TASK INSTRUCTIONS
In the data below, find each line containing the string "action" and return it.

ENTRIES PROVIDED
----------------------------------------

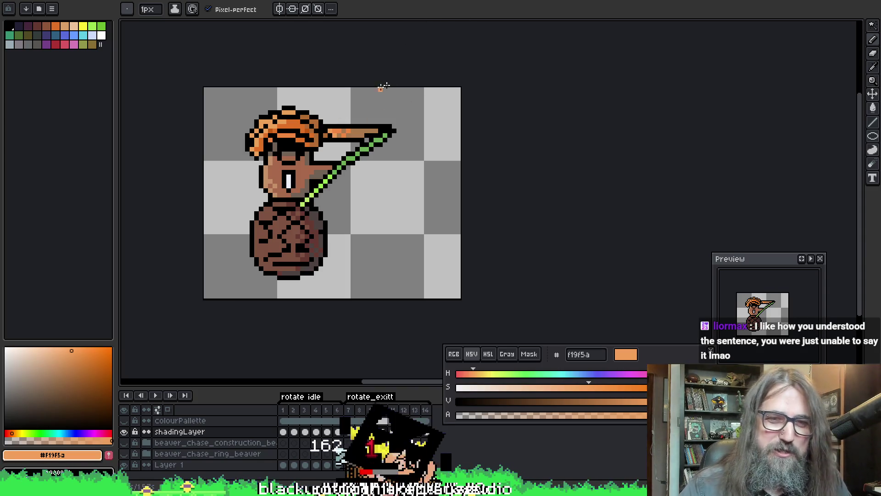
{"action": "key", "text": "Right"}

----------------------------------------

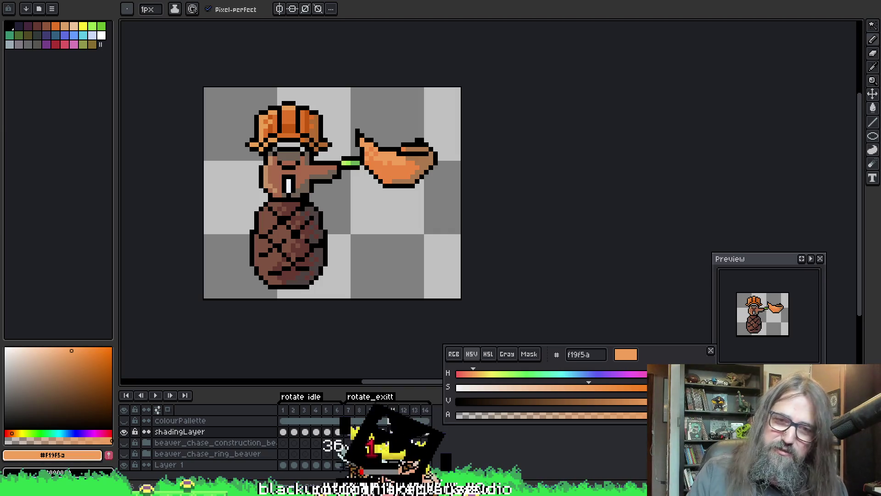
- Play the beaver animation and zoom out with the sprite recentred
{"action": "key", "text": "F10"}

----------------------------------------

RESULT FOR THIS TASK
{"action": "key", "text": "Right"}
{"action": "key", "text": "F10"}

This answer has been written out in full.